■ **TEXTO FORNECIDO**:
Também serão propostas a quebra de sigilos bancário, fiscal, telefônico e telemático do fundador da gestora, João Carlos Mansur, e também sua convocação para prestar depoimento, além da solicitação ao Banco Central para enviar o processo administrativo completo que resultou na liquidação extrajudicial da instituição.

Em menos de 24 horas, Toffoli emitiu duas notas negando relações com Vorcaro, mas, em uma delas, admitiu ter sido sócio de uma empresa com os irmãos que deteve participações em um resort no interior do Paraná e que vendeu cotas a um fundo de investimentos do cunhado do banqueiro, preso na segunda fase da operação Compliance Zero por suspeita de participação em um suposto esquema de fraudes financeiras.

“[O ministro] jamais teve qualquer relação de amizade e muito menos amizade íntima com o investigado Daniel Vorcaro. Por fim, o Ministro esclarece que jamais recebeu qualquer valor de Daniel Vorcaro ou de seu cunhado Fabiano Zettel”, disse Toffoli em uma nota emitida por seu gabinete.

Toffoli admite ter sido sócio da Maridt Participações com os irmãos José Eugênio e José Carlos Dias Toffoli, que deteve cotas do resort de luxo Tayayá, na cidade de Ribeirão Claro (PR), e que seria permitido pela Lei Orgânica da Magistratura (Loman), desde que não exerça atos de gestão.

Ele ainda ressaltou na nota que “a Maridt é uma empresa familiar” constituída na forma de sociedade anônima de capital fechado e devidamente registrada na Junta Comercial e com prestação de declarações anuais à Receita Federal, sendo “sempre devidamente aprovadas”.

O ministro também pontuou que deixou de fazer parte da Maridt antes de ser sorteado para relatar o caso do STF, em novembro de 2025. “Ou seja, quando há muito a Maridt não fazia mais parte do grupo Tayaya Ribeirão Claro”, disse.

Toffoli vinha mantendo silêncio sobre as apurações de diversos veículos de imprensa em relação ao envolvimento dele com o resort no interior do Paraná — ele é apontado por funcionários como proprietário. Seus irmãos também chegaram a prestar informações dúbias sobre a participação no empreendimento, até que um deles, José Eugênio, confirmou a sociedade, mas sem citar o ministro.

A declaração contrastou com afirmações da própria esposa e cunhada de Toffoli, Cássia Pires Toffoli, que afirmou desconhecer qualquer ligação do marido com o resort. Por outro lado, o outro irmão do ministro, José Carlos, limitou-se a dizer um “até logo, passar bem” ao ser abordado pelo Estadão para explicar a sociedade.

■ **LINHAS EXTRAÍDAS**:
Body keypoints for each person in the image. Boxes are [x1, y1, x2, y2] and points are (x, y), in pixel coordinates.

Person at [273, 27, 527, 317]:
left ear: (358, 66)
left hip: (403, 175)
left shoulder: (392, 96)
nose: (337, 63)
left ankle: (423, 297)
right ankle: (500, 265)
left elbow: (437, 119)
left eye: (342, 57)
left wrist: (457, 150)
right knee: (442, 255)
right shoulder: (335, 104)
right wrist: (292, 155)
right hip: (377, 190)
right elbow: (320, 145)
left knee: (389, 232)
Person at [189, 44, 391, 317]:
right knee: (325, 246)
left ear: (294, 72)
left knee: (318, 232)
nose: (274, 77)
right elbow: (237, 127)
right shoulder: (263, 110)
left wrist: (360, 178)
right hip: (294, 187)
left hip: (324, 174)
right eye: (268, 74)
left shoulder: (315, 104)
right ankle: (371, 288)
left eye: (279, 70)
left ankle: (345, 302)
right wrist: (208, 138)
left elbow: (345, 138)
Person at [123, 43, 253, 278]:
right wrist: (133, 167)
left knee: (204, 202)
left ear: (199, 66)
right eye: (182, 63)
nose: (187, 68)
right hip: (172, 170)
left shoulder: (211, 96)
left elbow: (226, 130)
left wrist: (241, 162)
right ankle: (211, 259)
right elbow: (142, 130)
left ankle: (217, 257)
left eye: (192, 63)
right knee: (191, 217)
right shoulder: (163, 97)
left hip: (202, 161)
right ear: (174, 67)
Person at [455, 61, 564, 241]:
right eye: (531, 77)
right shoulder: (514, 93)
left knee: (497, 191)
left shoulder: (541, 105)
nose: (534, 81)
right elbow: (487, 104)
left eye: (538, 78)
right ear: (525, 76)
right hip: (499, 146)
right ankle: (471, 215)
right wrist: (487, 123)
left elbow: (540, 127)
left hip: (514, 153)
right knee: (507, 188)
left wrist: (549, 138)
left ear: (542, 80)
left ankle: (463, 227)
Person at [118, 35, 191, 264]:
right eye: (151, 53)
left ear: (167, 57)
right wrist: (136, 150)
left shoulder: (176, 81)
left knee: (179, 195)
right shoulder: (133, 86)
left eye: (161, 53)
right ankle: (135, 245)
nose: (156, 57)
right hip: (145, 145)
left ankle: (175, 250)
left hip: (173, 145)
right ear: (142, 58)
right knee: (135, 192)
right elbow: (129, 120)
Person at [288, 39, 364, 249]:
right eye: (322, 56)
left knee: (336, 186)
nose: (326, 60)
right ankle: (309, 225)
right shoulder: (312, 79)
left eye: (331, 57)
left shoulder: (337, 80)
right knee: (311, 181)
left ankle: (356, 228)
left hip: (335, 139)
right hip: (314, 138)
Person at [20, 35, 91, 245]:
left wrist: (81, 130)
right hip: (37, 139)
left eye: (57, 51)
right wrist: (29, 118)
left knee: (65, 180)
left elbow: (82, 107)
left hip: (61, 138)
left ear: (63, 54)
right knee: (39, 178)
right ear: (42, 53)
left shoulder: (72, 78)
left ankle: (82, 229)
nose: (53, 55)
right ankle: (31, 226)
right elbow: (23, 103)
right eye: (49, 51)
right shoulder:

■ **INSTRUÇÕES**:
- a) No texto sobre Toffoli e o resort, em que cidade fica o resort de luxo Tayayá?
- b) Reproduza do texto sobre Toffoli e o resort o trecho entre "Ele ainda ressaltou" e "citar o ministro.", inclusive.

■ **RESPOSTAS EM ORDEM**:
- a) Em Ribeirão Claro (PR).

- b)
Ele ainda ressaltou na nota que “a Maridt é uma empresa familiar” constituída na forma de sociedade anônima de capital fechado e devidamente registrada na Junta Comercial e com prestação de declarações anuais à Receita Federal, sendo “sempre devidamente aprovadas”.

O ministro também pontuou que deixou de fazer parte da Maridt antes de ser sorteado para relatar o caso do STF, em novembro de 2025. “Ou seja, quando há muito a Maridt não fazia mais parte do grupo Tayaya Ribeirão Claro”, disse.

Toffoli vinha mantendo silêncio sobre as apurações de diversos veículos de imprensa em relação ao envolvimento dele com o resort no interior do Paraná — ele é apontado por funcionários como proprietário. Seus irmãos também chegaram a prestar informações dúbias sobre a participação no empreendimento, até que um deles, José Eugênio, confirmou a sociedade, mas sem citar o ministro.